Bizim elimizden silahlarımızın alınmasına karşı onlara açıkça yurt dışından silahlar getiriliyordu. İngilizler Samsun'a çıktıkları zaman Rum çetelerine 10 bin silah dağıttı. Sonra Pontus bölgesinde sayıları pek az olan Rumları çoğaltmak için Rusya'da oturan ve Bolşevik idaresinde yaşamayan Rumları, vapur vapur Samsun çevresine çıkarmaya ve bizim topraklarımıza yerleştirmeye başladılar.

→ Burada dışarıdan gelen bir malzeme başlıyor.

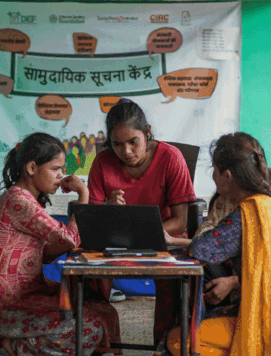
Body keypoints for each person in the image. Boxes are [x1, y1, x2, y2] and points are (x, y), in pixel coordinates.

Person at [0, 132, 120, 356]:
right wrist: (83, 193)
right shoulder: (17, 200)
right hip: (11, 307)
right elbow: (68, 238)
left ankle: (33, 341)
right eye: (55, 169)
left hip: (30, 293)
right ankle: (20, 345)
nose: (61, 176)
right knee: (90, 327)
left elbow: (47, 255)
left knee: (101, 310)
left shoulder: (26, 200)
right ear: (31, 168)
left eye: (61, 169)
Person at [166, 132, 271, 356]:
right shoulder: (269, 203)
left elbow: (201, 248)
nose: (214, 178)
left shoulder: (251, 211)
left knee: (178, 340)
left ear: (227, 175)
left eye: (215, 171)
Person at [86, 98, 198, 340]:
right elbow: (92, 220)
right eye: (117, 144)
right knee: (88, 279)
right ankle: (100, 342)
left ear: (147, 133)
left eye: (133, 142)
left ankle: (164, 344)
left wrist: (142, 235)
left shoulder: (171, 157)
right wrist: (107, 209)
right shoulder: (102, 162)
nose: (126, 151)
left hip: (163, 242)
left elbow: (181, 221)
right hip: (114, 244)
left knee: (171, 286)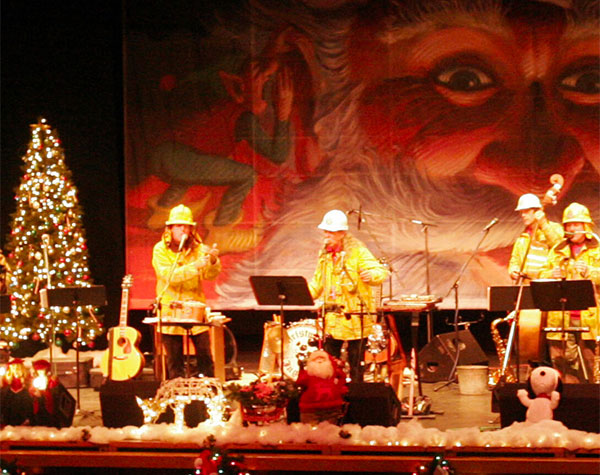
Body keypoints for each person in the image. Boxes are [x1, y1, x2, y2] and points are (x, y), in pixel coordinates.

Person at [308, 209, 388, 382]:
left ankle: (356, 396)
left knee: (355, 362)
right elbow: (318, 281)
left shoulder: (358, 251)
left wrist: (371, 275)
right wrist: (304, 294)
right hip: (333, 317)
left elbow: (379, 271)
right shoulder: (325, 254)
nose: (327, 235)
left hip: (355, 317)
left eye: (331, 231)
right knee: (330, 361)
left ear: (342, 233)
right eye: (326, 231)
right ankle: (331, 393)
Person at [152, 204, 221, 379]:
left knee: (205, 355)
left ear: (192, 229)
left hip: (195, 309)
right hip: (170, 310)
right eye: (178, 226)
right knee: (174, 359)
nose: (183, 229)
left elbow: (209, 276)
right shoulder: (160, 249)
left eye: (186, 226)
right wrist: (195, 266)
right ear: (169, 228)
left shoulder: (198, 249)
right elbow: (169, 276)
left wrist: (213, 261)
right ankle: (175, 394)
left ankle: (207, 392)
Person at [540, 203, 600, 383]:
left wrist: (591, 272)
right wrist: (551, 275)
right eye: (569, 225)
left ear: (586, 226)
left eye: (576, 224)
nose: (572, 229)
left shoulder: (597, 249)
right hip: (560, 317)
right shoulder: (556, 251)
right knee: (561, 362)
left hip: (589, 317)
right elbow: (542, 274)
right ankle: (566, 400)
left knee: (591, 362)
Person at [508, 193, 563, 283]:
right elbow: (514, 260)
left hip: (549, 283)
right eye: (521, 212)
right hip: (527, 285)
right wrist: (513, 270)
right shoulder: (523, 238)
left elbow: (559, 246)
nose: (523, 215)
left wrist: (544, 224)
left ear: (537, 211)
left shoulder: (554, 228)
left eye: (526, 211)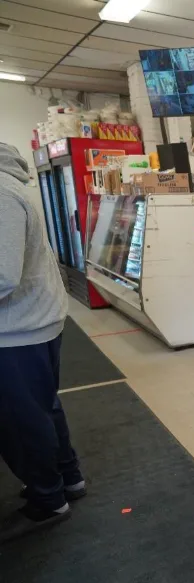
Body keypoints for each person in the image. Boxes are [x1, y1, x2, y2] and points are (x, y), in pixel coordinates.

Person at [0, 142, 85, 543]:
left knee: (20, 419)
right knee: (43, 406)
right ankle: (67, 478)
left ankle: (48, 497)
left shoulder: (1, 193)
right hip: (35, 321)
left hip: (16, 330)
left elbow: (2, 275)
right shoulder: (12, 188)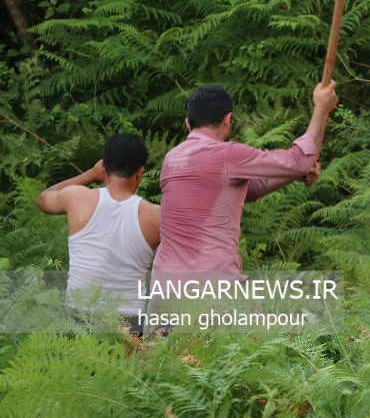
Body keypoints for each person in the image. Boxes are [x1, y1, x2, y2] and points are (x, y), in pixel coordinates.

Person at [151, 82, 337, 277]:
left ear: (188, 123)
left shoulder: (171, 159)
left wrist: (295, 175)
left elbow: (252, 190)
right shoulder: (227, 154)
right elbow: (299, 160)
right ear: (228, 120)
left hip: (164, 288)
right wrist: (321, 109)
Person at [36, 133, 160, 329]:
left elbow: (43, 199)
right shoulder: (156, 216)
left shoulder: (76, 198)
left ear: (103, 167)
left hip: (78, 319)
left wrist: (90, 175)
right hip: (128, 325)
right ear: (140, 172)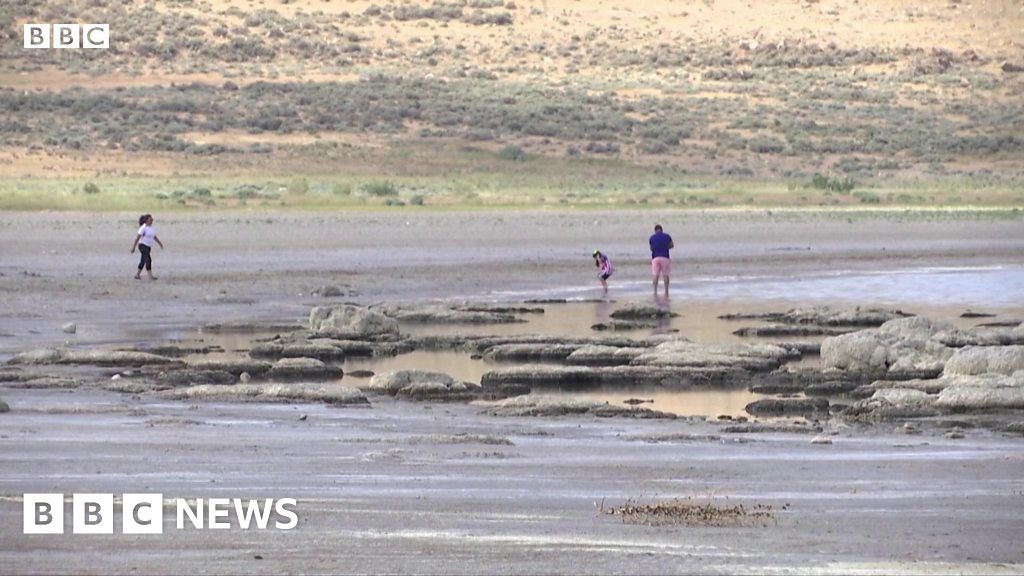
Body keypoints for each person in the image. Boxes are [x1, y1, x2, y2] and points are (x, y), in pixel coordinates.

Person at [130, 213, 163, 280]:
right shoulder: (143, 228)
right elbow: (137, 238)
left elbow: (154, 236)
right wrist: (133, 247)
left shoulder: (152, 228)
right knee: (148, 259)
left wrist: (159, 243)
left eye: (152, 220)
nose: (152, 221)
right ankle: (150, 276)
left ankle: (137, 275)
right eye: (150, 219)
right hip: (142, 245)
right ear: (146, 220)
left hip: (148, 246)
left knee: (143, 260)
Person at [648, 223, 674, 296]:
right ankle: (666, 291)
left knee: (655, 275)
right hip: (665, 257)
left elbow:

Aynı zamanda böyle yurt dışından doldurmak suretiyle Müslüman nüfus çoğunluğuna yetişmek mümkün olmayacağı tabii olduğundan, çeteler artık çekinmeksizin ve açıkça İslam ezici çoğunluğunu ortadan kaldırmak için rasgele Müslümanları öldürmeye ve daha sonra köylere baskınlar yaparak katliamlar yapmaya başladılar. Rum çeteleri özellikle 13 bölgede mezalim yapmışlardır. Bunlar Bafra, Samsun, Çarşamba, Terme, Amasya, Merzifon, Köprü, Ladik, Gümüşhacıköy, Havza, Tokat, Erbaa ve Zara kazaları." 

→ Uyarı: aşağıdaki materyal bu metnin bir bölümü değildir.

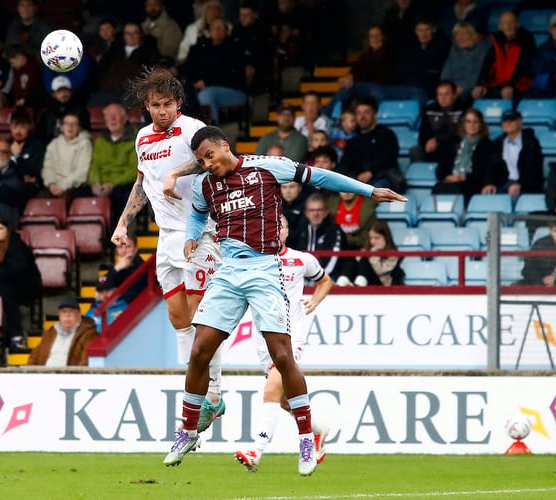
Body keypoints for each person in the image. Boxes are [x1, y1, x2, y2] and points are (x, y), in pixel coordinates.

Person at [160, 125, 405, 473]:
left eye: (209, 156)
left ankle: (306, 440)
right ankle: (187, 431)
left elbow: (318, 176)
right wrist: (191, 236)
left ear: (224, 146)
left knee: (282, 357)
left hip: (264, 270)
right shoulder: (205, 185)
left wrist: (369, 191)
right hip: (228, 271)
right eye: (201, 161)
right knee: (200, 350)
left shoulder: (266, 167)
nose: (207, 164)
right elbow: (198, 214)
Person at [110, 67, 224, 431]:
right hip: (166, 237)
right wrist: (123, 221)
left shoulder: (191, 129)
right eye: (156, 105)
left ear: (179, 104)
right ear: (147, 106)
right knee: (179, 319)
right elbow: (143, 182)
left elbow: (219, 153)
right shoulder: (143, 138)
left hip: (200, 232)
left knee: (203, 317)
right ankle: (198, 390)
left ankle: (213, 396)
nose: (162, 111)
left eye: (168, 104)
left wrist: (179, 172)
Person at [234, 215, 334, 472]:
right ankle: (317, 430)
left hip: (292, 335)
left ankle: (256, 450)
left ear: (287, 231)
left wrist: (315, 300)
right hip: (262, 336)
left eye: (280, 225)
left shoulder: (302, 259)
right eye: (271, 225)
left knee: (271, 388)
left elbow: (325, 280)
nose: (276, 230)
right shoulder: (251, 260)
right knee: (284, 398)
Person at [0, 215, 42, 353]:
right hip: (3, 282)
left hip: (27, 285)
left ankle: (16, 336)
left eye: (0, 228)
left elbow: (14, 271)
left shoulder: (17, 246)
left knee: (4, 292)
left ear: (8, 230)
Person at [181, 17, 247, 125]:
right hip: (200, 88)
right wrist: (196, 82)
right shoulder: (201, 47)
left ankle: (212, 133)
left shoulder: (234, 48)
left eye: (220, 28)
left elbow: (229, 74)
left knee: (206, 95)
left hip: (232, 90)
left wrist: (206, 82)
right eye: (214, 28)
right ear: (209, 31)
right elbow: (189, 68)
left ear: (226, 31)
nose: (217, 30)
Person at [433, 108, 505, 204]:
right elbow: (441, 167)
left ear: (480, 125)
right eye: (468, 122)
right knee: (439, 188)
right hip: (451, 181)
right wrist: (448, 177)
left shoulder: (488, 146)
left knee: (460, 189)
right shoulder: (453, 143)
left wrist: (463, 178)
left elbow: (486, 171)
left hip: (472, 184)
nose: (472, 125)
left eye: (475, 122)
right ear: (464, 124)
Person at [323, 25, 396, 119]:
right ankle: (337, 118)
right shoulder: (365, 55)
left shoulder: (389, 52)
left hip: (381, 87)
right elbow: (356, 69)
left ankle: (326, 113)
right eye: (372, 36)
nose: (375, 38)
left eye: (377, 35)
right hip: (365, 87)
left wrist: (353, 77)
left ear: (382, 37)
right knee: (346, 86)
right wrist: (349, 76)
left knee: (351, 87)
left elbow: (376, 72)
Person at [88, 103, 139, 230]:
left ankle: (126, 241)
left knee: (127, 198)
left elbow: (134, 170)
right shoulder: (100, 141)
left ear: (125, 118)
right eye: (109, 116)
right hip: (103, 186)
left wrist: (113, 184)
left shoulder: (135, 139)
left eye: (115, 116)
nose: (112, 119)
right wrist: (95, 183)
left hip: (124, 185)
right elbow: (94, 166)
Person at [340, 96, 405, 193]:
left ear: (374, 115)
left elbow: (389, 158)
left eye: (366, 112)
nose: (362, 117)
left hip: (384, 178)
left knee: (375, 189)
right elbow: (346, 163)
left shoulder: (386, 134)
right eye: (358, 113)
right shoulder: (353, 140)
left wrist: (371, 172)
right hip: (358, 180)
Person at [93, 22, 161, 107]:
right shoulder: (114, 50)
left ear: (140, 35)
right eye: (127, 33)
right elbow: (101, 69)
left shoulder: (148, 52)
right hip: (109, 89)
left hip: (131, 92)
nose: (130, 36)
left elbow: (150, 72)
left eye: (134, 33)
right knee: (94, 102)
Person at [472, 11, 535, 102]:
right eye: (505, 23)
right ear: (500, 26)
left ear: (518, 24)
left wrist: (511, 85)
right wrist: (481, 84)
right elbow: (488, 65)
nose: (508, 25)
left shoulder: (527, 41)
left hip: (519, 85)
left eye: (511, 22)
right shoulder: (496, 42)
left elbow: (523, 67)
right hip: (497, 84)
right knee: (477, 94)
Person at [291, 193, 352, 281]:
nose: (316, 214)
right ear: (306, 213)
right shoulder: (301, 230)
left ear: (326, 212)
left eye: (319, 210)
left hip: (328, 281)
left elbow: (333, 262)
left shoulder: (335, 231)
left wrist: (317, 278)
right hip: (303, 281)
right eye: (312, 210)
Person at [28, 296, 97, 366]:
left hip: (69, 375)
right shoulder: (50, 333)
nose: (67, 315)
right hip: (45, 374)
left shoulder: (88, 334)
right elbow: (34, 357)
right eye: (64, 312)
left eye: (71, 312)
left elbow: (85, 361)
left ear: (79, 315)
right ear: (59, 315)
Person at [42, 111, 93, 203]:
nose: (70, 127)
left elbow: (81, 172)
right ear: (62, 127)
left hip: (75, 187)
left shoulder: (85, 144)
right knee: (40, 200)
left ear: (78, 127)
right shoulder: (53, 144)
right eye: (67, 123)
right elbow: (48, 168)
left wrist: (62, 186)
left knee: (62, 200)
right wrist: (51, 184)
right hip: (54, 185)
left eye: (74, 124)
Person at [491, 110, 544, 198]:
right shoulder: (497, 143)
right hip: (503, 184)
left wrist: (520, 184)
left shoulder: (531, 143)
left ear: (520, 122)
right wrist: (489, 183)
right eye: (505, 121)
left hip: (526, 185)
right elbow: (491, 166)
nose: (508, 123)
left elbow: (533, 169)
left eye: (512, 120)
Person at [410, 80, 465, 164]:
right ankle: (422, 175)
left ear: (454, 95)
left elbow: (461, 134)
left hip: (452, 148)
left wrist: (439, 141)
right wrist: (427, 142)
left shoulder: (463, 110)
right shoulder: (429, 110)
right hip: (432, 148)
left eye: (446, 94)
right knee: (415, 150)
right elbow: (423, 135)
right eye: (440, 94)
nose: (443, 98)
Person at [230, 0, 275, 94]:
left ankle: (245, 96)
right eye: (241, 15)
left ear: (255, 15)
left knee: (248, 70)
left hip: (259, 64)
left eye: (246, 15)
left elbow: (264, 53)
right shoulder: (237, 29)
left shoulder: (264, 29)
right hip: (240, 61)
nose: (242, 18)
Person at [440, 23, 490, 103]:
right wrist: (450, 87)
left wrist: (463, 87)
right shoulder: (454, 50)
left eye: (464, 34)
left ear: (472, 35)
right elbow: (446, 73)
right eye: (457, 35)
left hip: (471, 87)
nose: (460, 38)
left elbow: (479, 73)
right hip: (454, 87)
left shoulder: (482, 49)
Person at [348, 220, 405, 287]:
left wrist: (374, 253)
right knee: (352, 260)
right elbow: (356, 265)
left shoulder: (392, 254)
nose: (373, 241)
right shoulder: (368, 249)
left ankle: (359, 283)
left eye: (377, 238)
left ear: (386, 237)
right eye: (371, 238)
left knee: (364, 260)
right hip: (366, 282)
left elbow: (379, 271)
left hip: (381, 285)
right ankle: (343, 281)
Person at [35, 76, 91, 144]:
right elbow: (41, 137)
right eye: (59, 91)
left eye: (66, 90)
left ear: (71, 92)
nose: (63, 94)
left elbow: (85, 133)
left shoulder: (80, 111)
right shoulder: (46, 112)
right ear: (53, 94)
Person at [8, 107, 46, 200]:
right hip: (7, 183)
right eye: (15, 127)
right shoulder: (5, 145)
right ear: (10, 127)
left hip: (29, 187)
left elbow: (34, 174)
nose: (18, 131)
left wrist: (17, 156)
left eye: (22, 127)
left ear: (29, 127)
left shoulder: (37, 147)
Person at [520, 219, 556, 286]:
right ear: (551, 231)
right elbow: (528, 269)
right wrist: (541, 281)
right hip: (540, 285)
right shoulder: (540, 244)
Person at [176, 0, 228, 65]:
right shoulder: (192, 29)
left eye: (215, 10)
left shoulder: (226, 28)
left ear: (220, 12)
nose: (212, 13)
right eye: (210, 9)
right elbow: (183, 50)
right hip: (193, 63)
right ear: (205, 11)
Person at [6, 44, 44, 109]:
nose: (12, 65)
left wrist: (26, 100)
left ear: (19, 57)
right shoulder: (16, 70)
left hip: (34, 103)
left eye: (12, 62)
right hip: (20, 103)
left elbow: (36, 88)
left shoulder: (34, 67)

MEZALİM BAŞLIYOR           
Kitapta Bafra'nın Nebyan bölgesinde silahlı eyleme başlayan Rum mezalimi şöyle anlatılıyor: 
"Nebyan bölgesinde özellikle 17 Rum köyü bulunuyordu. 17 Rum köyü seferberlik emrine uymadıkları gibi, aynı emre uymak istemeyen Bafra Rumları Nebyan'a katılmaya başladı. Nebyan'da  toplanan Rumlar yeterli güç ve gücün mevcudiyetine inandıktan sonra saldırıya geçtiler. Rum çeteleri ilk eylemi Kasnakçı Köyü'nde başlatmış, Müslüman köylüyü sırt sırta bağlayarak yakarak öldürmüşlerdir. Ondan sonra görevine giden jandarmayı, birliğine katılmaya çalışan bir askeri, tarlasında saban süren bir çiftçiyi öldürmüşler, yollarda rastladıkları Müslüman kadınlarının iffetine saldırmaya başlamışlardır.

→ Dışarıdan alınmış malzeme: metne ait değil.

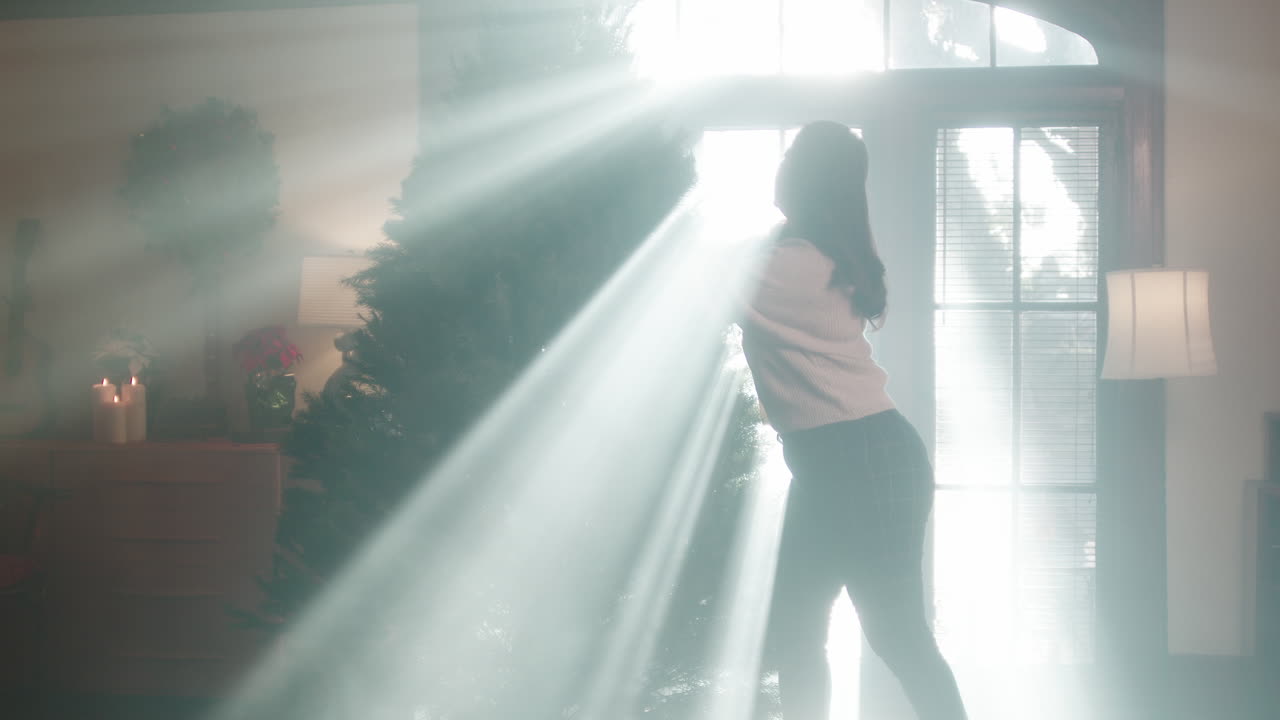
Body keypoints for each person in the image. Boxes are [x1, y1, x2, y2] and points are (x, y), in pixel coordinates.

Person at [739, 121, 968, 720]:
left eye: (791, 155)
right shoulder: (818, 255)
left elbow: (702, 287)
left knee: (894, 633)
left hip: (861, 459)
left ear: (808, 178)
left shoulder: (790, 265)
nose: (780, 164)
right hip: (847, 460)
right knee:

İlk kanlı sahne Çağşur Köyü'nde sergilendi. Köyü baştan sona yaktılar, beşikteki çocuktan en yaşlı ihtiyarına kadar hepsini öldürdüler. Koşaca Köyü'nü de aynı şekilde toptan yaktılar, köy halkının tamamını öldürdüler. Boyalı, Türkmenler, Kasnakçı, Kuşkayası, Çepniler köyleri de bölüm bölüm yakıldı ve halkı yok edildi. Köyleri yağmaladılar, bütün hayvan ve eşyaları da götürdüler."

Kitabın tam 155 sayfası Rum çetelerinin Bafra, Samsun, Çarşamba, Terme, Amasya, Merzifon, Köprü, Ladik, Gümüşhacıköy, Havza, Tokat, Erbaa ve Zara'da yaptıkları mezalimlere ayrılıyor. Hemen her sayfada, hangi yörede ne kadar insanın, hangi çetelerin baskını sonucu öldürüldüğü, hangi mallarının yağma edildiği isimleriyle ve tarihi belgeleriyle birlikte anlatılıyor. 

Bu arada Osmanlı hükümeti Mustafa Kemal Paşa'yı çok geniş yetkilerle donatarak Samsun'a gönderdi. Harbiye Nazırlığı'nın kendisine verdiği talimatın 1. maddesi "Bölgede iç asayişin iade ve devamı ve bu asayişsizliğin sebeplerinin tespiti" şeklinde yazılmıştı. Mustafa Kemal Paşa bölgeye geldikten 2 gün sonra 21 Mayıs'ta Sadrazamlığa gönderdiği şifreli telgrafta durumu şöyle açıklar:

"Pontusçu Rumların bölgedeki liderleri Samsun Metropoliti Termanos'tur. Bölgedeki Rum nüfusunun artırılması için Rusya'dan göçmen getirilmekte ve deniz yoluyla getirilen çeteler kıyılardan içeri sokulmaktadır. Bölgede 40 kadar Rum çetesi vardır. Türkler de bunların saldırılarından korunmak maksadıyla 13 direniş grubu teşkil ettirmişlerdir. Bölgedeki asayiş kuvvetleri yetersiz kalmaktadır."

 Mustafa Kemal Paşa, Türk çetelerinin en kalabalık ve kuvvetlisinin reisi olan, Giresun'da faaliyet gösteren Topal Osman isimli Osman Ağa'ya her türlü desteği vererek, Rum ve Ermeni çetelerini bitirme mücadelesine girmişti. Osman Ağa, Rum çetelerini kısa süre sonra bitme noktasına getirmiş, elinden kurtulanlar da Lozan'da imzalanan mübadele anlaşması uyarınca Yunanistan'a gitmişlerdi.